Any Freepers out there know how to check whether Mr. Ahmad Majied was in the service.?
Ron,
Also said:
"if this guy is a phoney, would like to expose him."
So the USS CURRITUCK is also interested in knowing the truth behind Mr. Majied.
I was never a SEAL, but I think they are just as cute as they can be ...
The baseball star analogy is perfect.
No, I think this is too small potatoes for Drudge. I sent it to G G Liddy, because he has a son in SEALs, and to Larry Bailey, a REAL famous VN era SEAL who heads up various groups.
His real name is found up at reply 520, did you check under that name also?
Until you club them, and skin them.
OK, I sent an email to verify that he checked under both names. I probably won't hear anything till tomorrow.
Everyone's involved in the bigger press scandal, but all these other stories add up.
I'm tired of journalists getting away with false stories and we already know it was false thanks to your work.
Yes, they do add up, and it's worth it just for that. "Exibit C" to add to the rest.
Re: Did you look under his other name?????
"My records show an Artis G Williams reporting aboard as an ABH3 in 1963. That is an Aviation Boatswain Mate Hydraulics Third Class (paygrade E-4) in 1963.
Ron Curtis, Sec USS CURRITUCK ASSN"
He was listed in the newsletter as MACM. Above is Mr.

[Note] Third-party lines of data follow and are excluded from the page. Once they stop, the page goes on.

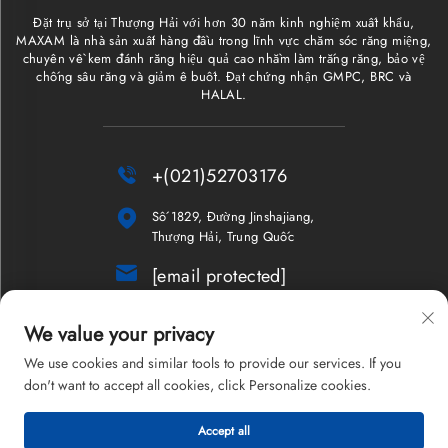
Đặt trụ sở tại Thượng Hải với hơn 30 năm kinh nghiệm xuất khẩu,
MAXAM là nhà sản xuất hàng đầu trong lĩnh vực chăm sóc răng miệng,
chuyên về kem đánh răng hiệu quả cao nhằm làm trắng răng, bảo vệ
chống sâu răng và giảm ê buốt. Đạt chứng nhận GMPC, BRC và
HALAL.

+(021)52703176

Số 1829, Đường Jinshajiang,
Thượng Hải, Trung Quốc

[email protected]
Bản tin
We value your privacy
We use cookies and similar tools to provide our services. If you
don't want to accept all cookies, click Personalize cookies.
Bản quyền © 2026 Công ty TNHH Thượng Hải Maxam. Bảo lưu mọi
Accept all
quyền.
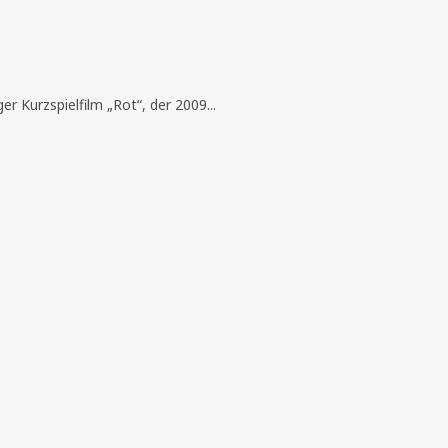
r Kurzspielfilm „Rot“, der 2009...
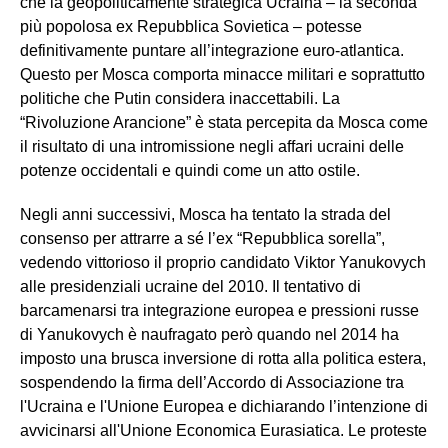
che la geopoliticamente strategica Ucraina – la seconda
più popolosa ex Repubblica Sovietica – potesse
definitivamente puntare all’integrazione euro-atlantica.
Questo per Mosca comporta minacce militari e soprattutto
politiche che Putin considera inaccettabili. La
“Rivoluzione Arancione” è stata percepita da Mosca come
il risultato di una intromissione negli affari ucraini delle
potenze occidentali e quindi come un atto ostile.
Negli anni successivi, Mosca ha tentato la strada del
consenso per attrarre a sé l’ex “Repubblica sorella”,
vedendo vittorioso il proprio candidato Viktor Yanukovych
alle presidenziali ucraine del 2010. Il tentativo di
barcamenarsi tra integrazione europea e pressioni russe
di Yanukovych è naufragato però quando nel 2014 ha
imposto una brusca inversione di rotta alla politica estera,
sospendendo la firma dell’Accordo di Associazione tra
l'Ucraina e l'Unione Europea e dichiarando l’intenzione di
avvicinarsi all'Unione Economica Eurasiatica. Le proteste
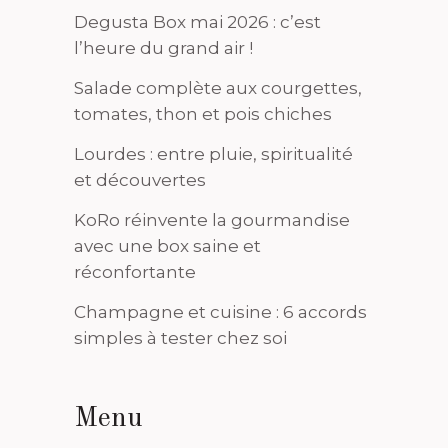
Degusta Box mai 2026 : c’est
l’heure du grand air !
Salade complète aux courgettes,
tomates, thon et pois chiches
Lourdes : entre pluie, spiritualité
et découvertes
KoRo réinvente la gourmandise
avec une box saine et
réconfortante
Champagne et cuisine : 6 accords
simples à tester chez soi
Menu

Williams rank in 1963.
Seriously though ..... does anyone know if AP retracted the story? If so, it will be posted to this thread, I hope.

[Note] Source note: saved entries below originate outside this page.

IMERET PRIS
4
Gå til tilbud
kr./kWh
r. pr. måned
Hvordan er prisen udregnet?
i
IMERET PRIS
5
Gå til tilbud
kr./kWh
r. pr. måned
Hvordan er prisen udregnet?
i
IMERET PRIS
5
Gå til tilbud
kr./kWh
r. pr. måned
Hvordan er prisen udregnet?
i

Seriously though ..... does anyone know if AP retracted the story? If so, it will be posted to this thread, I hope.
Yeah, this was checked with authentiseal back at post 520 I think. No Artis among the frogs. And what's more, Artis has admitted it. Now, if he was an E-4 in 1963, and changed to a muslim name in 77, I'd say there is almost no chance he put in 30 years and retired as a Master Chief.
Ahmad Majied, doesn't show up on lists of former SEALs because he changed his name when he converted to Islam after leaving the Navy.
Any updates on this guy? Did the reporter respond or "correct" his article.....(holding breath...)
A freeper found Artis William's name back around 520. Not a SEAL under that name either. And since he was an E-5 in 63, and changed his name to a muslim one in 77, I'd say it's 99-1 he's lying about being a 30 year vet who retired as an E-9 Master Chief.
Nothing I've seen.
http://www.leanwrite.com/politics/040913sealtrackers.html
From what I've seen, I have doubts the guy said he was a SEAL, but that the original journalist may have been the one who made the error in presuming that he was one. Who knows the truth, will we ever find out? I don't know.